Tasks to complete —
(A) According to the forum thread, why wouldn't walrus's idea work for FabBakerGirlIsBack's son?
(B) Reproduce the forum thread between "To be honest" and "stop, etc etc.", inclusive.

═══ Document text ═══

To be honest I think it's a little 'throw in the towel when it's tough approach' to claim you cannot stop a four year old who wants to go downstairs???? What about the next thing you 'can't' stop him doing? Perhaps it will be not running in the road? Getting him to stay at school?

What an indictment to say that you cannot make a four year old do as they're told???

FabBakerGirlIsBack · 09/07/2009 11:39

Sigh

I come on here to ask for advice as I am well aware of my inadequacies as a mother (my words) so have no problem with suggestions.

My problem is comments like FFS he is 4, why can't you get him to stop, etc etc.

If I could get him to stop, I would.

walrus, it was a good idea, just wouldn't work for him as he would take anything he could find as long as it was chocolate.

OP posts:
FAQinglovely · 09/07/2009 11:41

but can't all 4yr olds open stair gates??

═══ Given information ═══

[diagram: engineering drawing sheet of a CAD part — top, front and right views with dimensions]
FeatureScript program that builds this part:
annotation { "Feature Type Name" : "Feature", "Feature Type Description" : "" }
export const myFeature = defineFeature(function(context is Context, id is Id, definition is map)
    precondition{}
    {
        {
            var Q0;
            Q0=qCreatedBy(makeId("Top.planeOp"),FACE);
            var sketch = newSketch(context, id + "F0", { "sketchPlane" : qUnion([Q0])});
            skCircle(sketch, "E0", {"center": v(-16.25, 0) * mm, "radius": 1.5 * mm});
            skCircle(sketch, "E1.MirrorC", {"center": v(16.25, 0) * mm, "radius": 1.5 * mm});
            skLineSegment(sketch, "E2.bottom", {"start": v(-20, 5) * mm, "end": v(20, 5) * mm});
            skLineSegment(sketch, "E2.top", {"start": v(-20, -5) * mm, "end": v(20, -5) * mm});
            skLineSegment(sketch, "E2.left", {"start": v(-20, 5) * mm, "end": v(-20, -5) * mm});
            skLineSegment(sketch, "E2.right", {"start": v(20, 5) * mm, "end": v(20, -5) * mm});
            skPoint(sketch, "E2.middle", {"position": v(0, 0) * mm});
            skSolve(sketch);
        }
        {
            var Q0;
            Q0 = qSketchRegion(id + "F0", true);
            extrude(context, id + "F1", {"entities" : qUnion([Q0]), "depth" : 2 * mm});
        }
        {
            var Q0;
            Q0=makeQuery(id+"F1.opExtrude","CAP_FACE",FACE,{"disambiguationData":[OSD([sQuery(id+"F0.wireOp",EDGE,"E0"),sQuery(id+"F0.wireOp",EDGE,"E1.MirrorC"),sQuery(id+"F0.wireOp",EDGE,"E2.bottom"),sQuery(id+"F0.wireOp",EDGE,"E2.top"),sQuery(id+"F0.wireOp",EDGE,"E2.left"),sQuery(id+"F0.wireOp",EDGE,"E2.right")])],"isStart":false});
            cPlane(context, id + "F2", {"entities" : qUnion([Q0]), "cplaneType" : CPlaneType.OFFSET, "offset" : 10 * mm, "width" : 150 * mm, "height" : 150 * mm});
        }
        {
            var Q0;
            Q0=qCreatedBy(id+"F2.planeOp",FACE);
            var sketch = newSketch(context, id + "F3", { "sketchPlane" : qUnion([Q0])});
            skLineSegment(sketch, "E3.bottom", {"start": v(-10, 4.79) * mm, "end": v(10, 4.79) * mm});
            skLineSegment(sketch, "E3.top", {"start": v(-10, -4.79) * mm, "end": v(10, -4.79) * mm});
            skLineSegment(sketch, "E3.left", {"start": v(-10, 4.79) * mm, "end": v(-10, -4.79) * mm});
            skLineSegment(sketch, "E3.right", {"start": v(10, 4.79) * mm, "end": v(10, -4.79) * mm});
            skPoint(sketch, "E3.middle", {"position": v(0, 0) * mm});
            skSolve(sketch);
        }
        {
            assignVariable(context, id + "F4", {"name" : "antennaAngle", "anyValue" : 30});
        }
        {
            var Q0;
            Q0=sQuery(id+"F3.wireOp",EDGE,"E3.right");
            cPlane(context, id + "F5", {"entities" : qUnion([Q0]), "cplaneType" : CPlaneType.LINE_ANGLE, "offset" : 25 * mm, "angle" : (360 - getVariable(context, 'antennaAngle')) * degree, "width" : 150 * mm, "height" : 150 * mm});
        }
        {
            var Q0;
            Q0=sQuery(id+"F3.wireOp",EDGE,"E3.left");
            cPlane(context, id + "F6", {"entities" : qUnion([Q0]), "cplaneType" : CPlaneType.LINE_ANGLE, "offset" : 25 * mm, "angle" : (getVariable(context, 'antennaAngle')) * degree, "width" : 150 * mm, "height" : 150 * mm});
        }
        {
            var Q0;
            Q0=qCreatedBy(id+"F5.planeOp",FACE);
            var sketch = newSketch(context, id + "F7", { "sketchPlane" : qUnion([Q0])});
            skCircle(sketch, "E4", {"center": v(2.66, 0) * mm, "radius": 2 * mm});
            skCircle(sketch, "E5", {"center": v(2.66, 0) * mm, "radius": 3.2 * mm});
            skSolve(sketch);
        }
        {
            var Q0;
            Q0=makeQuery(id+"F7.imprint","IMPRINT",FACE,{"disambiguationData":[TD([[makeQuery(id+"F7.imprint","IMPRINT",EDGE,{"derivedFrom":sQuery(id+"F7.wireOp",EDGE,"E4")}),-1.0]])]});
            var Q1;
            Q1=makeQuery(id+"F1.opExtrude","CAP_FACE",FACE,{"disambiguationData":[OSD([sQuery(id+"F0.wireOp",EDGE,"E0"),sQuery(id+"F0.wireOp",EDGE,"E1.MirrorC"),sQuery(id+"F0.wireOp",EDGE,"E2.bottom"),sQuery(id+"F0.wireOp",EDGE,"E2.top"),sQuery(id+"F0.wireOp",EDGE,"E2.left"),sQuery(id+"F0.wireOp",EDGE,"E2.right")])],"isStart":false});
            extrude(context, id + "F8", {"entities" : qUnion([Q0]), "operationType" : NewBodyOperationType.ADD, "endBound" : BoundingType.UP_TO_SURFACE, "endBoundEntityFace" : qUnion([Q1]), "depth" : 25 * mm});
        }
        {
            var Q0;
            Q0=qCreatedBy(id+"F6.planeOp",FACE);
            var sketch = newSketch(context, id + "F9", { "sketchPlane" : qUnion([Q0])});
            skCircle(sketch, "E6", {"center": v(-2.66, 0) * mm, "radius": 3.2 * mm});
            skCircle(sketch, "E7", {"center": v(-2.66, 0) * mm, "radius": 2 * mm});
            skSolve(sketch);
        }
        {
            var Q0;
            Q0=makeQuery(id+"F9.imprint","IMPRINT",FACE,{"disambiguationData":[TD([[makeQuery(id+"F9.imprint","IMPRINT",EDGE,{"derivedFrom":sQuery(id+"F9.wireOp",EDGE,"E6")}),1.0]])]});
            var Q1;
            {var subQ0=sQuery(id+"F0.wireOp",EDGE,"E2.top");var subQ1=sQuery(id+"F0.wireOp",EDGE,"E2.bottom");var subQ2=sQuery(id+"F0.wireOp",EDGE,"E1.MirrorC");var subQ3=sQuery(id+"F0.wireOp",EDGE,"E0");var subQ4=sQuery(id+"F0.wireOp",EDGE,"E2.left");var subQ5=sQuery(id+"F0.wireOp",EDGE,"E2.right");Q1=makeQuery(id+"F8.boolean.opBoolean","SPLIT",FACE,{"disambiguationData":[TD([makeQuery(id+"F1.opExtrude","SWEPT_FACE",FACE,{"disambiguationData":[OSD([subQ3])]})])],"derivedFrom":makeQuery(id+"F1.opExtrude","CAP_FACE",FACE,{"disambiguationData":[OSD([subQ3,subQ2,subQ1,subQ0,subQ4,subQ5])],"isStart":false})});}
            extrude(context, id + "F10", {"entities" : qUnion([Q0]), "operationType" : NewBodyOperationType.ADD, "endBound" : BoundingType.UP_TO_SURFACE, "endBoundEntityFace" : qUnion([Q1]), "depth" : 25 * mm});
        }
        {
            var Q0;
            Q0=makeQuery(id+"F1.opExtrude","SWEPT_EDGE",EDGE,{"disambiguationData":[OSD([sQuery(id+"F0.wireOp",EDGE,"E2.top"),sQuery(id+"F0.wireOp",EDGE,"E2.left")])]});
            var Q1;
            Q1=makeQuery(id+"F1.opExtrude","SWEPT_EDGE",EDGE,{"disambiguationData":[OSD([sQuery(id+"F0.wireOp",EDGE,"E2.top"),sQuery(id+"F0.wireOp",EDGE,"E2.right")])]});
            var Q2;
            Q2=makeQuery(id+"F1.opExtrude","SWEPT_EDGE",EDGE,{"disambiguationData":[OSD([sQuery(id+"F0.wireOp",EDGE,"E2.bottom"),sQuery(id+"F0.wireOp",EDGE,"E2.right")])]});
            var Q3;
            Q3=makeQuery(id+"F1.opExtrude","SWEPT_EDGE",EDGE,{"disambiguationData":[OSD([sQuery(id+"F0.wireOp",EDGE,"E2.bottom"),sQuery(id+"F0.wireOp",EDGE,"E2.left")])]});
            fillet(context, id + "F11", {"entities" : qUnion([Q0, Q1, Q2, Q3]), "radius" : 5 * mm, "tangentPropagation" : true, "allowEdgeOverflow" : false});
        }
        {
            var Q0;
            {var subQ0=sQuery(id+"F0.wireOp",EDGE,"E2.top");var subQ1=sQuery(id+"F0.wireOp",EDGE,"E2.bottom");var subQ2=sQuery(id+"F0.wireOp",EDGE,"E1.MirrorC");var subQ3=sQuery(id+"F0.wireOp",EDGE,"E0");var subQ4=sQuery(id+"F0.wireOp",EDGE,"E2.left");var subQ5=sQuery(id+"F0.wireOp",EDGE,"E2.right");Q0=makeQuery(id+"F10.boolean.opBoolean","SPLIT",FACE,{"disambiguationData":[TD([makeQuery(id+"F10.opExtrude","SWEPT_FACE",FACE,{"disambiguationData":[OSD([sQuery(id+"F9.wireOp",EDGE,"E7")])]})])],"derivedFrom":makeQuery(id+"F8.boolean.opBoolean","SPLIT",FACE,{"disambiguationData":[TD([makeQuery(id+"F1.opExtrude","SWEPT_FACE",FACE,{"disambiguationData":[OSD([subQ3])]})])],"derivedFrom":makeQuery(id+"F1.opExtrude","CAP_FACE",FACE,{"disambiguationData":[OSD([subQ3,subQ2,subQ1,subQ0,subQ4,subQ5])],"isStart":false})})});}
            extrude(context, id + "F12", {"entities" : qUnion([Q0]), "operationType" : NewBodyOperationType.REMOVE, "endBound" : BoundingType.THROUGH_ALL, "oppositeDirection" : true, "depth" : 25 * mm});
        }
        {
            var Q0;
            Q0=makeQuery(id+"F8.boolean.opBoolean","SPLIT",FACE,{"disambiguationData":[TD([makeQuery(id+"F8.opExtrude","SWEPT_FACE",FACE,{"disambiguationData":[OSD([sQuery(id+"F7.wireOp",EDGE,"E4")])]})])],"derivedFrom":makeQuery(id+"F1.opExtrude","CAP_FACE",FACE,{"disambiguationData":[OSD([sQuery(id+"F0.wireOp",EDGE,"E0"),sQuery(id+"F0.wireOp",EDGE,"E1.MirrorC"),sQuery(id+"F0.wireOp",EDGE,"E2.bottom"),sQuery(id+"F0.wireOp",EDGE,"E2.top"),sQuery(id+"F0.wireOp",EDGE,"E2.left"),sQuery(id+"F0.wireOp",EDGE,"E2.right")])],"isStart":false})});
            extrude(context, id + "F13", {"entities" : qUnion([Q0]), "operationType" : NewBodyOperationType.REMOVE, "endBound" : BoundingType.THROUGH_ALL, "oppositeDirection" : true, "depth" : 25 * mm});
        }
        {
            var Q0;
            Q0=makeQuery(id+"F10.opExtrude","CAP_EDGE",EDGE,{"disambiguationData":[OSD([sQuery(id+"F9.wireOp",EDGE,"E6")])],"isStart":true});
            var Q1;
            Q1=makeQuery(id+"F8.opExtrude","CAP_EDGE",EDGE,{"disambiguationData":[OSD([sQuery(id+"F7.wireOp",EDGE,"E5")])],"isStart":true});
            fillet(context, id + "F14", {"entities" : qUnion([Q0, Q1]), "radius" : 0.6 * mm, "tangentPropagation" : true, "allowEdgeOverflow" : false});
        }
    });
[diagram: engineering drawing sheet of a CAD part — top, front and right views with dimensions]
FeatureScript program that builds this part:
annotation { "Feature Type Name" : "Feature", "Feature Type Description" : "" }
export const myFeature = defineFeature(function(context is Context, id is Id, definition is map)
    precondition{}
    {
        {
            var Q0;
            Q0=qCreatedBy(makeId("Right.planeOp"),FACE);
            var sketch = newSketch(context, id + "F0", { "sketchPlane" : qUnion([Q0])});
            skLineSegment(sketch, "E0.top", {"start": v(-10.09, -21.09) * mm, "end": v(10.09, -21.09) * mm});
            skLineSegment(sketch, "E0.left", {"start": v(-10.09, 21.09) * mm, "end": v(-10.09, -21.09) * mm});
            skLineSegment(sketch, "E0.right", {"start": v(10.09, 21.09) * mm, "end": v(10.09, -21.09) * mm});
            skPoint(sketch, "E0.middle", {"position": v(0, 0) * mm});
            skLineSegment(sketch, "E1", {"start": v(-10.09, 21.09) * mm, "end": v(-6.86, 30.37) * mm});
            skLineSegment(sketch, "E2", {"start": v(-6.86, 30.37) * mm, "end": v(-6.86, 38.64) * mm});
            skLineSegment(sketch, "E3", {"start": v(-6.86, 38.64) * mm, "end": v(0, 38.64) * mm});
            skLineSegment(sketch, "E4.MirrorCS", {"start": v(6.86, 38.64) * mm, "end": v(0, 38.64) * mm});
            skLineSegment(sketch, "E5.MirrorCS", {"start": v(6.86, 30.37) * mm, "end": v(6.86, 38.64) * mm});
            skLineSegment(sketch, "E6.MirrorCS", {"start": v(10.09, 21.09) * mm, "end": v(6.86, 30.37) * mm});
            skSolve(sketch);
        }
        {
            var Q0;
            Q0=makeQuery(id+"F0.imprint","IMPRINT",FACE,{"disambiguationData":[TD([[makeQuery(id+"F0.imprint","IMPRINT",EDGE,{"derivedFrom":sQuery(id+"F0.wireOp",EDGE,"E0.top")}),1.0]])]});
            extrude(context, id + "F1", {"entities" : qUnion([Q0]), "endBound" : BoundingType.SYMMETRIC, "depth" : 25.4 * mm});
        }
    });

═══

Answers to the tasks —
(A) He would take anything he could find as long as it was chocolate.

(B)
To be honest I think it's a little 'throw in the towel when it's tough approach' to claim you cannot stop a four year old who wants to go downstairs???? What about the next thing you 'can't' stop him doing? Perhaps it will be not running in the road? Getting him to stay at school?

What an indictment to say that you cannot make a four year old do as they're told???

FabBakerGirlIsBack · 09/07/2009 11:39

Sigh

I come on here to ask for advice as I am well aware of my inadequacies as a mother (my words) so have no problem with suggestions.

My problem is comments like FFS he is 4, why can't you get him to stop, etc etc.